Data under study
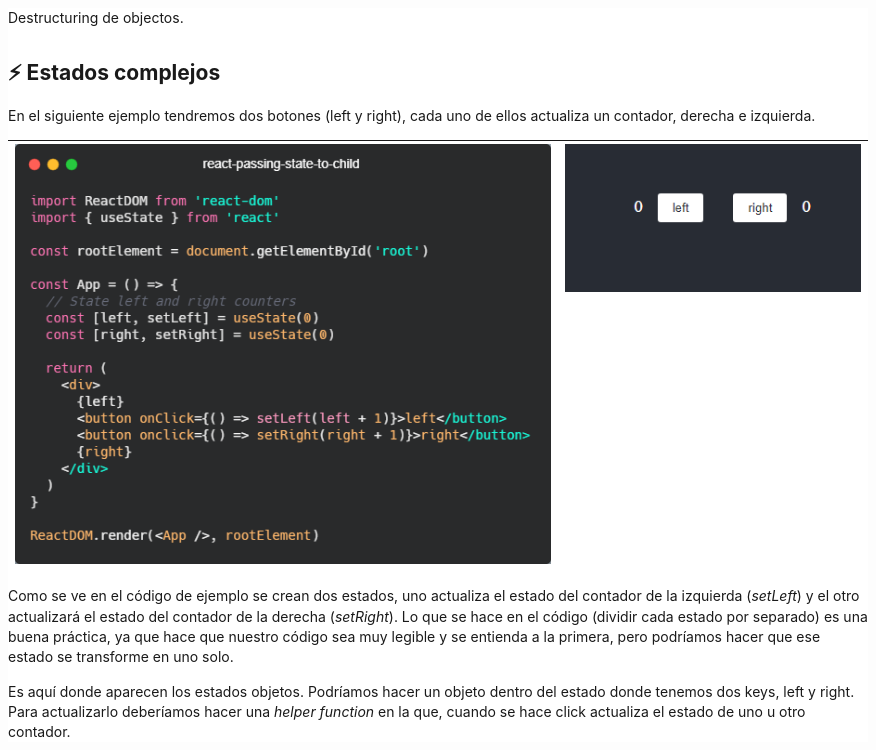 Destructuring de objectos.

## ⚡ Estados complejos

En el siguiente ejemplo tendremos dos botones (left y right), cada uno de ellos actualiza un contador, derecha e izquierda. 

| ![React Message Complex State Code](./img/react-complex-state-code.png) | ![React Message Complex State View](./img/react-complex-state-view.png) |
| ------ | ------ |

Como se ve en el código de ejemplo se crean dos estados, uno actualiza el estado del contador de la izquierda (*setLeft*) y el otro actualizará el estado del contador de la derecha (*setRight*). Lo que se hace en el código (dividir cada estado por separado) es una buena práctica, ya que hace que nuestro código sea muy legible y se entienda a la primera, pero podríamos hacer que ese estado se transforme en uno solo.

Es aquí donde aparecen los estados objetos. Podríamos hacer un objeto dentro del estado donde tenemos dos keys, left y right. Para actualizarlo deberíamos hacer una *helper function* en la que, cuando se hace click actualiza el estado de uno u otro contador.
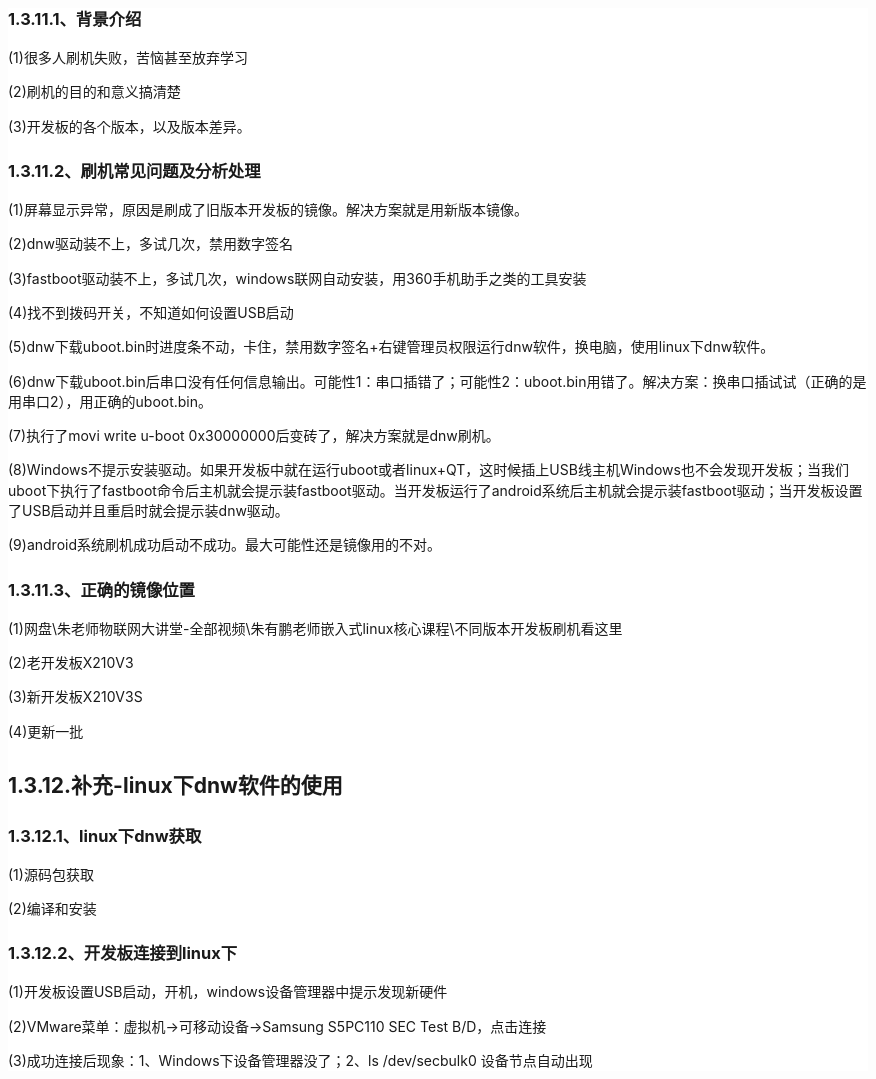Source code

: ### 1.3.11.1、背景介绍

(1)很多人刷机失败，苦恼甚至放弃学习

(2)刷机的目的和意义搞清楚

(3)开发板的各个版本，以及版本差异。

### 1.3.11.2、刷机常见问题及分析处理

(1)屏幕显示异常，原因是刷成了旧版本开发板的镜像。解决方案就是用新版本镜像。

(2)dnw驱动装不上，多试几次，禁用数字签名

(3)fastboot驱动装不上，多试几次，windows联网自动安装，用360手机助手之类的工具安装

(4)找不到拨码开关，不知道如何设置USB启动

(5)dnw下载uboot.bin时进度条不动，卡住，禁用数字签名+右键管理员权限运行dnw软件，换电脑，使用linux下dnw软件。

(6)dnw下载uboot.bin后串口没有任何信息输出。可能性1：串口插错了；可能性2：uboot.bin用错了。解决方案：换串口插试试（正确的是用串口2），用正确的uboot.bin。

(7)执行了movi write u-boot 0x30000000后变砖了，解决方案就是dnw刷机。

(8)Windows不提示安装驱动。如果开发板中就在运行uboot或者linux+QT，这时候插上USB线主机Windows也不会发现开发板；当我们uboot下执行了fastboot命令后主机就会提示装fastboot驱动。当开发板运行了android系统后主机就会提示装fastboot驱动；当开发板设置了USB启动并且重启时就会提示装dnw驱动。

(9)android系统刷机成功启动不成功。最大可能性还是镜像用的不对。

 

### 1.3.11.3、正确的镜像位置

(1)网盘\朱老师物联网大讲堂-全部视频\朱有鹏老师嵌入式linux核心课程\不同版本开发板刷机看这里

(2)老开发板X210V3

(3)新开发板X210V3S

(4)更新一批

 

 

## 1.3.12.补充-linux下dnw软件的使用

### 1.3.12.1、linux下dnw获取

(1)源码包获取

(2)编译和安装

### 1.3.12.2、开发板连接到linux下

(1)开发板设置USB启动，开机，windows设备管理器中提示发现新硬件

(2)VMware菜单：虚拟机->可移动设备->Samsung S5PC110 SEC Test B/D，点击连接

(3)成功连接后现象：1、Windows下设备管理器没了；2、ls /dev/secbulk0 设备节点自动出现
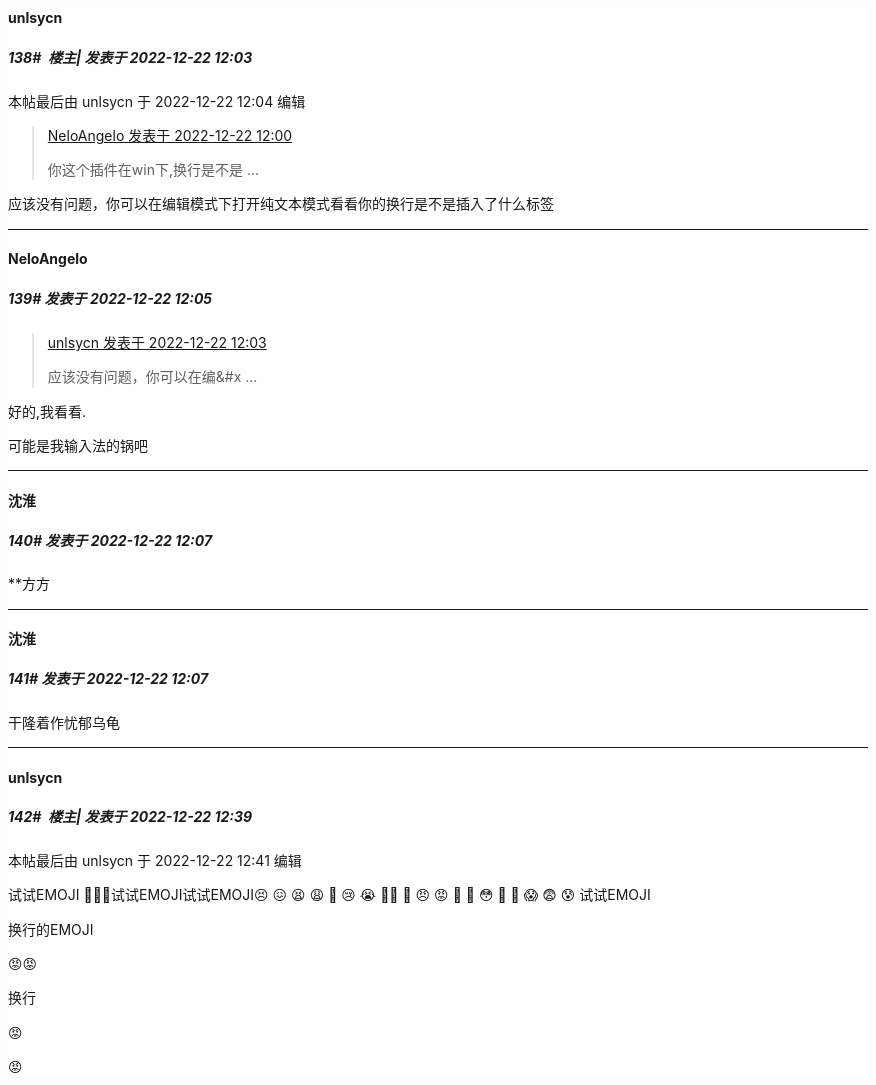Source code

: ####  unlsycn  
##### 138#         楼主| 发表于 2022-12-22 12:03

 本帖最后由 unlsycn 于 2022-12-22 12:04 编辑 
<blockquote><a href="httphttps://bbs.saraba1st.com/2b/forum.php?mod=redirect&amp;goto=findpost&amp;pid=59045519&amp;ptid=2088253" target="_blank">NeloAngelo 发表于 2022-12-22 12:00</a>

你这个插件在win下,换行是不是 ...</blockquote>
应该没有问题，你可以在编辑模式下打开纯文本模式看看你的换行是不是插入了什么标签

*****

####  NeloAngelo  
##### 139#       发表于 2022-12-22 12:05

<blockquote><a href="httphttps://bbs.saraba1st.com/2b/forum.php?mod=redirect&amp;goto=findpost&amp;pid=59045549&amp;ptid=2088253" target="_blank">unlsycn 发表于 2022-12-22 12:03</a>

应该没有问题，你可以在编&amp;#x ...</blockquote>

好的,我看看.

可能是我输入法的锅吧

*****

####  沈淮  
##### 140#       发表于 2022-12-22 12:07

**方方

*****

####  沈淮  
##### 141#       发表于 2022-12-22 12:07

干隆着作忧郁乌龟



*****

####  unlsycn  
##### 142#         楼主| 发表于 2022-12-22 12:39

 本帖最后由 unlsycn 于 2022-12-22 12:41 编辑 

试试EMOJI 🙍🏿‍♀️试试EMOJI试试EMOJI😣 😖 😫 😩 🥺 😢 😭 😮‍💨 😤 😠 😡 🤬 🤯 😳 🥵 🥶 😱 😨 😰 试试EMOJI

换行的EMOJI

😡😡

换行

😡

😡
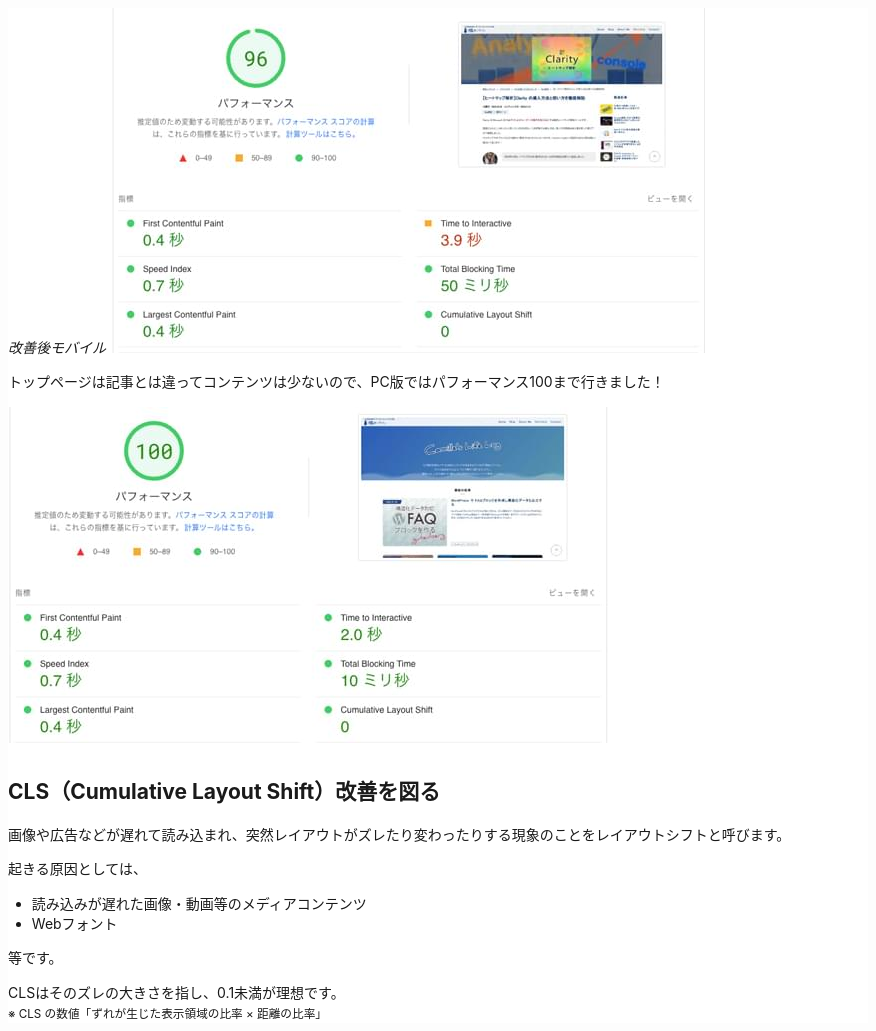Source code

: *改善後モバイル*
![改善後モバイル](./images/2023/01/entry518-2.jpg)

トップページは記事とは違ってコンテンツは少ないので、PC版ではパフォーマンス100まで行きました！

![改善後PC](./images/2023/01/entry518-3.jpg)

## CLS（Cumulative Layout Shift）改善を図る
画像や広告などが遅れて読み込まれ、突然レイアウトがズレたり変わったりする現象のことをレイアウトシフトと呼びます。

起きる原因としては、

* 読み込みが遅れた画像・動画等のメディアコンテンツ
* Webフォント

等です。

<p>CLSはそのズレの大きさを指し、0.1未満が理想です。<br><small>※ CLS の数値「ずれが生じた表示領域の比率 × 距離の比率」</small></p>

Assignment
What belongs in the answer is each line above, reproduced exactly, and no picture.

Exercise solution
 Destructuring de objectos.

## ⚡ Estados complejos

En el siguiente ejemplo tendremos dos botones (left y right), cada uno de ellos actualiza un contador, derecha e izquierda. 

| ![React Message Complex State Code](./img/react-complex-state-code.png) | ![React Message Complex State View](./img/react-complex-state-view.png) |
| ------ | ------ |

Como se ve en el código de ejemplo se crean dos estados, uno actualiza el estado del contador de la izquierda (*setLeft*) y el otro actualizará el estado del contador de la derecha (*setRight*). Lo que se hace en el código (dividir cada estado por separado) es una buena práctica, ya que hace que nuestro código sea muy legible y se entienda a la primera, pero podríamos hacer que ese estado se transforme en uno solo.

Es aquí donde aparecen los estados objetos. Podríamos hacer un objeto dentro del estado donde tenemos dos keys, left y right. Para actualizarlo deberíamos hacer una *helper function* en la que, cuando se hace click actualiza el estado de uno u otro contador.
Source code

: ### 1.3.11.1、背景介绍

(1)很多人刷机失败，苦恼甚至放弃学习

(2)刷机的目的和意义搞清楚

(3)开发板的各个版本，以及版本差异。

### 1.3.11.2、刷机常见问题及分析处理

(1)屏幕显示异常，原因是刷成了旧版本开发板的镜像。解决方案就是用新版本镜像。

(2)dnw驱动装不上，多试几次，禁用数字签名

(3)fastboot驱动装不上，多试几次，windows联网自动安装，用360手机助手之类的工具安装

(4)找不到拨码开关，不知道如何设置USB启动

(5)dnw下载uboot.bin时进度条不动，卡住，禁用数字签名+右键管理员权限运行dnw软件，换电脑，使用linux下dnw软件。

(6)dnw下载uboot.bin后串口没有任何信息输出。可能性1：串口插错了；可能性2：uboot.bin用错了。解决方案：换串口插试试（正确的是用串口2），用正确的uboot.bin。

(7)执行了movi write u-boot 0x30000000后变砖了，解决方案就是dnw刷机。

(8)Windows不提示安装驱动。如果开发板中就在运行uboot或者linux+QT，这时候插上USB线主机Windows也不会发现开发板；当我们uboot下执行了fastboot命令后主机就会提示装fastboot驱动。当开发板运行了android系统后主机就会提示装fastboot驱动；当开发板设置了USB启动并且重启时就会提示装dnw驱动。

(9)android系统刷机成功启动不成功。最大可能性还是镜像用的不对。

 

### 1.3.11.3、正确的镜像位置

(1)网盘\朱老师物联网大讲堂-全部视频\朱有鹏老师嵌入式linux核心课程\不同版本开发板刷机看这里

(2)老开发板X210V3

(3)新开发板X210V3S

(4)更新一批

 

 

## 1.3.12.补充-linux下dnw软件的使用

### 1.3.12.1、linux下dnw获取

(1)源码包获取

(2)编译和安装

### 1.3.12.2、开发板连接到linux下

(1)开发板设置USB启动，开机，windows设备管理器中提示发现新硬件

(2)VMware菜单：虚拟机->可移动设备->Samsung S5PC110 SEC Test B/D，点击连接

(3)成功连接后现象：1、Windows下设备管理器没了；2、ls /dev/secbulk0 设备节点自动出现
Source code

: ####  unlsycn  
##### 138#         楼主| 发表于 2022-12-22 12:03

 本帖最后由 unlsycn 于 2022-12-22 12:04 编辑 
<blockquote><a href="httphttps://bbs.saraba1st.com/2b/forum.php?mod=redirect&amp;goto=findpost&amp;pid=59045519&amp;ptid=2088253" target="_blank">NeloAngelo 发表于 2022-12-22 12:00</a>

你这个插件在win下,换行是不是 ...</blockquote>
应该没有问题，你可以在编辑模式下打开纯文本模式看看你的换行是不是插入了什么标签

*****

####  NeloAngelo  
##### 139#       发表于 2022-12-22 12:05

<blockquote><a href="httphttps://bbs.saraba1st.com/2b/forum.php?mod=redirect&amp;goto=findpost&amp;pid=59045549&amp;ptid=2088253" target="_blank">unlsycn 发表于 2022-12-22 12:03</a>

应该没有问题，你可以在编&amp;#x ...</blockquote>

好的,我看看.

可能是我输入法的锅吧

*****

####  沈淮  
##### 140#       发表于 2022-12-22 12:07

**方方

*****

####  沈淮  
##### 141#       发表于 2022-12-22 12:07

干隆着作忧郁乌龟



*****

####  unlsycn  
##### 142#         楼主| 发表于 2022-12-22 12:39

 本帖最后由 unlsycn 于 2022-12-22 12:41 编辑 

试试EMOJI 🙍🏿‍♀️试试EMOJI试试EMOJI😣 😖 😫 😩 🥺 😢 😭 😮‍💨 😤 😠 😡 🤬 🤯 😳 🥵 🥶 😱 😨 😰 试试EMOJI

换行的EMOJI

😡😡

换行

😡

😡
Source code

: *改善後モバイル*
![改善後モバイル](./images/2023/01/entry518-2.jpg)

トップページは記事とは違ってコンテンツは少ないので、PC版ではパフォーマンス100まで行きました！

![改善後PC](./images/2023/01/entry518-3.jpg)

## CLS（Cumulative Layout Shift）改善を図る
画像や広告などが遅れて読み込まれ、突然レイアウトがズレたり変わったりする現象のことをレイアウトシフトと呼びます。

起きる原因としては、

* 読み込みが遅れた画像・動画等のメディアコンテンツ
* Webフォント

等です。

<p>CLSはそのズレの大きさを指し、0.1未満が理想です。<br><small>※ CLS の数値「ずれが生じた表示領域の比率 × 距離の比率」</small></p>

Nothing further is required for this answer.